Purtroppo tutti coloro che abitano in questa terra -anche chi non ne è originario- stanno vivendo un momento difficile; lo stesso patriarca ci svela come si vive: “La situazione è grave; un paese ricco certamente, perché ha di tutto, ma la situazione è cambiata da venti anni, da quando sono arrivati gli attuali governatori che non vogliono lavorare per il popolo ma si vogliono arricchire. La gente soffre perché non si trova niente da mangiare, non si trovano medicinali. Fanno delle leggi che sono contro il popolo, è una situazione molto grave; ho sentito un prete che vive in Spagna: è tornato quindici giorni fa e mi ha scritto che da quando è arrivato non ha trovato il pollo, la carne, le verdure ed io gli ho chiesto cosa mangiasse, ma non mi ha ancora risposto. Non so quando torno cosa troverò, però tutti mi dicono che, da un mese, il lasso di tempo in cui mi sono allontanato, le cose sono cambiate in peggio.
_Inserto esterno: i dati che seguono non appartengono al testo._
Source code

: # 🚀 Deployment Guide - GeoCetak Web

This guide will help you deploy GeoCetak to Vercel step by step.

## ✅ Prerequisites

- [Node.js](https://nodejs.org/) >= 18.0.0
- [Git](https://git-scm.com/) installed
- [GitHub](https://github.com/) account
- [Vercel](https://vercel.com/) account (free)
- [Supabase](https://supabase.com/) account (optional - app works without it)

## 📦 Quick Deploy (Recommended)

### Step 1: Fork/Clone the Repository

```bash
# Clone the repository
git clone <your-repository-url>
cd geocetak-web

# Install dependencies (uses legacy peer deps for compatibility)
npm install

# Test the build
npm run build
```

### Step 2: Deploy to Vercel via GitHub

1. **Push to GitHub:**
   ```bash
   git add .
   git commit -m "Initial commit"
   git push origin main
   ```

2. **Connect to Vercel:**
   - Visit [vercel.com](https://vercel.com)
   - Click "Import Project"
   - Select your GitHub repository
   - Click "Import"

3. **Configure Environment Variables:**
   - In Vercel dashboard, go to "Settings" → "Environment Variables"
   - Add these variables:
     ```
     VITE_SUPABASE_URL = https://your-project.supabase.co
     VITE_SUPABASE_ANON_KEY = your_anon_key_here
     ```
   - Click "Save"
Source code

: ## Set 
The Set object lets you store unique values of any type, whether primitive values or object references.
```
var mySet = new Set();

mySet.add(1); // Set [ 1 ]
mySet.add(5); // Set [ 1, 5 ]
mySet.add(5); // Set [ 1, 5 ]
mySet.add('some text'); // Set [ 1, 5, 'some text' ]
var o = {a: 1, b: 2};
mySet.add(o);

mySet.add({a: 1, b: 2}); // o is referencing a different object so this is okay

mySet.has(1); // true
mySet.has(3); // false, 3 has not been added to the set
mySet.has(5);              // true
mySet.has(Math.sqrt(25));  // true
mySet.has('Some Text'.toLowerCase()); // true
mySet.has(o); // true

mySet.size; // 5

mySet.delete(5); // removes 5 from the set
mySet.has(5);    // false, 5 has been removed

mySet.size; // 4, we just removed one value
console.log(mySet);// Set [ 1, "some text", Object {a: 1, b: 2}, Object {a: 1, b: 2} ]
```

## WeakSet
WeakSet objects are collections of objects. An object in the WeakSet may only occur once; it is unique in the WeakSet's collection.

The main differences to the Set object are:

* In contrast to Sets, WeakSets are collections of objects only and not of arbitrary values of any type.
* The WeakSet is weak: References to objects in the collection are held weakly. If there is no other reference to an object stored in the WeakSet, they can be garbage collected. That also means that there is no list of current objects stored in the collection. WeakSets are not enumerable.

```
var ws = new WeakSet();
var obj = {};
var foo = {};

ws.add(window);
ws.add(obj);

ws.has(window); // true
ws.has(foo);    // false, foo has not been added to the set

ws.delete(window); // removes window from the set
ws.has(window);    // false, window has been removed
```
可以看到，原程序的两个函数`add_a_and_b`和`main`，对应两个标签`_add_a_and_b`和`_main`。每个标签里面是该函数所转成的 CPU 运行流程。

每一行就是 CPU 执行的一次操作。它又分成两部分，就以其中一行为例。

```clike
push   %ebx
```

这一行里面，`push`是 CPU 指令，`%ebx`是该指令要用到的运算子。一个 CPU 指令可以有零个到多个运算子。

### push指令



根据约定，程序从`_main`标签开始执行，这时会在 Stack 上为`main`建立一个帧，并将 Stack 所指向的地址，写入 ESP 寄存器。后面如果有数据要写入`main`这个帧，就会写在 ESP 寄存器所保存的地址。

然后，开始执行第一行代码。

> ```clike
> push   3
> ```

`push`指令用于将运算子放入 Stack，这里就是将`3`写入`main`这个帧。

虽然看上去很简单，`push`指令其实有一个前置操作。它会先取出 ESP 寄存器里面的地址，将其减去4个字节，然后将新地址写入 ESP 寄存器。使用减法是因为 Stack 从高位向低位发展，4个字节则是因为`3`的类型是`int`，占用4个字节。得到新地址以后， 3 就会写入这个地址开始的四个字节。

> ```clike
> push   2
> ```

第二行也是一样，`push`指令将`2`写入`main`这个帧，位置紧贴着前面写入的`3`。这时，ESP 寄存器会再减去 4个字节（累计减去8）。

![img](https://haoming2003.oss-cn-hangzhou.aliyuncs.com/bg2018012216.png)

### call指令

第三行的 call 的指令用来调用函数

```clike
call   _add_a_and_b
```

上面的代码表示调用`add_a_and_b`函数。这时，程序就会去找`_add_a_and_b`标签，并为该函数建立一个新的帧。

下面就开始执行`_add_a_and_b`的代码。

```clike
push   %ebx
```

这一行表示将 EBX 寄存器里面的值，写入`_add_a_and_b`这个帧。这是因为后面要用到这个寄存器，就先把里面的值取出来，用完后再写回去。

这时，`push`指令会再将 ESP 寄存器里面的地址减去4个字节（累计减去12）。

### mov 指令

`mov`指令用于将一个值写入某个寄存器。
Stiamo cercando di aiutare, ma abbiamo visto che da soli non possiamo fare niente, quindi speriamo negli aiuti internazionali, perché loro hanno tutto il potere. Speriamo si mettano d’accordo quelli che fanno parte del Gruppo di Lima; credo potranno fare qualcosa per il Venezuela. Però la cosa peggiore è che non si trovano i medicinali, le persone che stanno male muoiono, tra cui anche tanti bambini. In una zona di Caracas, dove io lavoro, che si chiama Petare, nominato il barrio (ndr quartiere) più grande dell’America Latina, la Chiesa fa le “Pentole Solidali”: ogni giorno preparano una pentola grande con brodo o minestra e tanti vanno li a mangiare.

Vi racconto una cosa: là c’è una scuola dove ci sono delle suore e la direttrice mi diceva che ci sono 350 bambini iscritti e mangiano tutti i giorni sia la colazione che il pranzo; di questi, 42 sono denutriti perché il sabato e la domenica a casa non trovano nulla da mangiare, quindi se non mangiano a scuola rischiano di morire.

Menomale che arrivano cibi e medicinali da fuori: per esempio la mia famiglia ha mandato dei farmaci che lì non si trovano.

Continua ancora spiegando: “In Venezuela c’è purtroppo una problematica di tipo sociale, politica ed economica, c’è l’80% di povertà. Ti dico che io di stipendio fino ad agosto ho preso un euro al mese, adesso da settembre sono sedici. Sono stato in un paese vicino Caracas e quando abbiamo finito siamo andati a prendere un caffè: allora guadagnavo cinque milioni di Bolivares, la bevanda mi è costata due milioni e settecento. Questo per farvi capire come sono le cose. Per questo abbiamo bisogno di aiuto, i preti vivono un po’ con le intenzioni delle Messe che arrivano da tante parti dell’America, dal Vaticano, dalle persone che sono fuori.

Non c’è la luce non c’è l’acqua, non esistono i pullman perché sono rotti e non ci sono i pezzi di ricambio; le persone viaggiano con i carrarmati, è capitato anche a me di usufruire di questo servizio”.

Arrivato il momento della Celebrazione, ci saluta con un augurio al popolo di Gaeta, per il momento di festa che si sta preparando a vivere in questi giorni: “Adesso andrò a dire la messa e avevo pensato di offrirla per Gaeta perché i Santi che sono Martiri, ci aiutano, come Cristo che ha dato la vita, a dare la vita anche per il bene del paese, ad essere persone semplici, le quali però hanno questo cuore così grande per aiutare per servire, oggi la Parola del Signore parla proprio di questo, di servire gli altri. Auguri e buona festa!”